Oad is volgens Van Swaaij nodeloos ten onder gegaan “door een apert onredelijke lastminute voorwaarde van de Rabo om de transactie met de Twentse investeerders binnen drie dagen compleet af te ronden. Dat mocht de bank niet eisen”, meent hij, “ook omdat die notabene zelf had aangegeven dat Oad na verkoop van het busbedrijf aan de voorwaarden in de waiver letter zou hebben voldaan, waaronder kapitaalversterking, en dat de opzegging van de financiering dan zou worden ingetrokken. Erger nog: de Rabo wist dat die onhaalbare deadline onmiddellijk zou leiden tot faillissement.”

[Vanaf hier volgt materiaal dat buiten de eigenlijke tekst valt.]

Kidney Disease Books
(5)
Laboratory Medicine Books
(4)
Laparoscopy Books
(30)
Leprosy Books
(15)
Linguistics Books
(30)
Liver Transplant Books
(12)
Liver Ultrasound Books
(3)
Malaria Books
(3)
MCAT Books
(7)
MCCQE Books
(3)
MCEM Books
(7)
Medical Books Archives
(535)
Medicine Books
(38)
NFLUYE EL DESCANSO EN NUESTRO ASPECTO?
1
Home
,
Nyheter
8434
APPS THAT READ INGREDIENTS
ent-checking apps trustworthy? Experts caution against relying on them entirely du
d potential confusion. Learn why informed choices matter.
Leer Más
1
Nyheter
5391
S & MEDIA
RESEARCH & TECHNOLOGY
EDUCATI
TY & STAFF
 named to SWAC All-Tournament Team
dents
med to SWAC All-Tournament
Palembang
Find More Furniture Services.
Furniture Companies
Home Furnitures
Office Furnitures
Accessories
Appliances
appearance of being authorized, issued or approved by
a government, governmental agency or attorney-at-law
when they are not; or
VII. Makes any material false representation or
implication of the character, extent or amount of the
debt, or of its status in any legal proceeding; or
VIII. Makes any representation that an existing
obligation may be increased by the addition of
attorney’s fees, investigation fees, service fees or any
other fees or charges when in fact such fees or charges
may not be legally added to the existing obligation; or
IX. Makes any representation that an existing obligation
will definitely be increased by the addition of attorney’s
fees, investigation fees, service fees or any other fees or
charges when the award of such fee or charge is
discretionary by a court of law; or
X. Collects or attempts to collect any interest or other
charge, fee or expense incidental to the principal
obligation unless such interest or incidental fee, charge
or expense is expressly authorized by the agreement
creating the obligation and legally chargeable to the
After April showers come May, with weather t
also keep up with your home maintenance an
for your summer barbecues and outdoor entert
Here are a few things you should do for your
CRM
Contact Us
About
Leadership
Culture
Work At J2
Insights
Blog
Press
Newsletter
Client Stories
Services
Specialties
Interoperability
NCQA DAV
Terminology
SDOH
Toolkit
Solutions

Dat bleek tevens uit een interne memo, waarin een Rabomedewerker zei dat ‘het voor de bank beter is om de plannen af te wijzen en de opzegging door te zetten’. Het blijft doodzonde, vooral omdat het risico voor de bank nihil was, gezien alle zekerheden. “De Rabo-weigering om Oad iets meer tijd te geven de transactie 100 procent in orde te maken, was zonder meer in strijd met de zorgplicht. Het bankroet was makkelijk te vermijden geweest”, aldus Van Swaaij.